After the telephonic CDP hearing with Mr. Buck, AO Lazar forwarded petitioner's Form 433-B and the bank and "UCC Financing Statement" information to RO Wilson for review. After reviewing this information, RO Wilson spoke with Mr. Buck via telephone and requested that certain additional financial information pertaining to petitioner's expenses be provided. Mr. Buck was also informed that a determination could not be made as to petitioner's ability to pay without that information. RO Wilson did not receive the requested information. Thereafter, on January 19, 2022, AO Lazar gave Mr. Buck "a last chance" to submit the requested information. On January 27, 2021, Mr. Buck sent AO Lazar certain 2021 quarterly employment tax return information for petitioner, including proof of federal tax deposits, but this information was patently not responsive to the request. Petitioner was thus afforded several opportunities to provide the requested information but failed to do so (and the information still could have been submitted for consideration after January 19, 2022, and up to February 24, 2022, when the notice of determination was issued to petitioner, see Dinino v. Commissioner, T.C. Memo. 2009-284, slip op. at 24 ("It is the policy of the Office of Appeals to consider financial information submitted past the deadline, and up to the time of the issuance of the notice of determination.")).

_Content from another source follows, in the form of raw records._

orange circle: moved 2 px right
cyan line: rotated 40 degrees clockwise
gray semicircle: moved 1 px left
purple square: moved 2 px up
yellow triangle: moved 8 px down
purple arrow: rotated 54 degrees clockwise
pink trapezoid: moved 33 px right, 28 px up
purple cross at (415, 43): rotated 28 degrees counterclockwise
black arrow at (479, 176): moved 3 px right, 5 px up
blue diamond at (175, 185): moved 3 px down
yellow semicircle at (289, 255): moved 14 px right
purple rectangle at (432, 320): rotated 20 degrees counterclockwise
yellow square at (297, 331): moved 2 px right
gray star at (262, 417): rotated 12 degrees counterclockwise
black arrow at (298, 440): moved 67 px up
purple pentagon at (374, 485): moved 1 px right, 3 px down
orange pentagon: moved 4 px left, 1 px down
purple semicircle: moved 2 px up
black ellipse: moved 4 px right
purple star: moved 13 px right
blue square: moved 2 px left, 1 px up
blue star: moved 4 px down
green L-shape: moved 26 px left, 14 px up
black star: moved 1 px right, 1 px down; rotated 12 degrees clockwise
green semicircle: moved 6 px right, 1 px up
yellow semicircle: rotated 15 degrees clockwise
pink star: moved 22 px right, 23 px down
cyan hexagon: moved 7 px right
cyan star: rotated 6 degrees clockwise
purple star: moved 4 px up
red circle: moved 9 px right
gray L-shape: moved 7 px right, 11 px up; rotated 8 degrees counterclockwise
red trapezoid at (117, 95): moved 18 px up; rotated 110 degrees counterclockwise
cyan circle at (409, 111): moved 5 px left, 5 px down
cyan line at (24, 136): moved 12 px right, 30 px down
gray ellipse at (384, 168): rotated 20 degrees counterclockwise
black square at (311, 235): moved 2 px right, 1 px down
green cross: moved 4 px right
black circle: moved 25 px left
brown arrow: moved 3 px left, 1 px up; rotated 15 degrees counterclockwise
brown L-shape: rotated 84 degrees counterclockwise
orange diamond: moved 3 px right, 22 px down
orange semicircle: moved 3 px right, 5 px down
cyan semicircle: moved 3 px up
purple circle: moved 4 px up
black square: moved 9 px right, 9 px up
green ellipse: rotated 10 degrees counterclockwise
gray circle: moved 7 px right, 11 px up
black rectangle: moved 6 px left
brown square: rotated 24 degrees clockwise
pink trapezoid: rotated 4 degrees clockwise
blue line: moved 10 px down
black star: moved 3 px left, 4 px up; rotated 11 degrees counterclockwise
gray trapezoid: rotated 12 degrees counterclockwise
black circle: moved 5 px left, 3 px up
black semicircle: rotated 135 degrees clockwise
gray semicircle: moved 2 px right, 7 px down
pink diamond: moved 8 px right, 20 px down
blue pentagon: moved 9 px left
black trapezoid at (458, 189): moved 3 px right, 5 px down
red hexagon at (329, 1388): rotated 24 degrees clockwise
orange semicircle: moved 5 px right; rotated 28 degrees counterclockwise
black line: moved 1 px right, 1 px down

On the basis of our review of the administrative record, we find that AO Lazar considered all the requisite factors under section 6330(c)(3) when making his determination. The record shows that he (1) verified that all legal and procedural requirements were met, (2) considered all issues petitioner raised, and (3) determined that the proposed collection action appropriately balances the need for the efficient collection of taxes with the legitimate concern of petitioner that the collection action be no more intrusive than necessary. It cannot be said that AO Lazar abused his discretion in sustaining the levy notice, and we do not find that the notice of determination was arbitrary, capricious, or without a sound basis in fact or law. Accordingly, we grant respondent's motion and note that petitioner is of course free to continue to negotiate with the IRS concerning its liabilities for the tax periods at issue, but it is entitled to only one CDP hearing and Tax Court proceeding with respect to the proposed levy. See Ragsdale v. Commissioner, T.C. Memo. 2019-33, at *35 (citing Perrin v. Commissioner, T.C. Memo. 2012-22, slip op. at 8). Upon due consideration, it is hereby
ORDERED that respondent's Motion for Summary Judgment, filed February 24, 2023, is granted. It is further
ORDERED AND DECIDED that respondent may proceed with the collection action with respect to petitioner's unpaid employment tax liabilities for the tax periods ending March 31 and September 30, 2020, as described in the Notice of Determination Concerning Collection Actions Under Sections 6320 or 6330 of the Internal Revenue Code, dated February 24, 2022.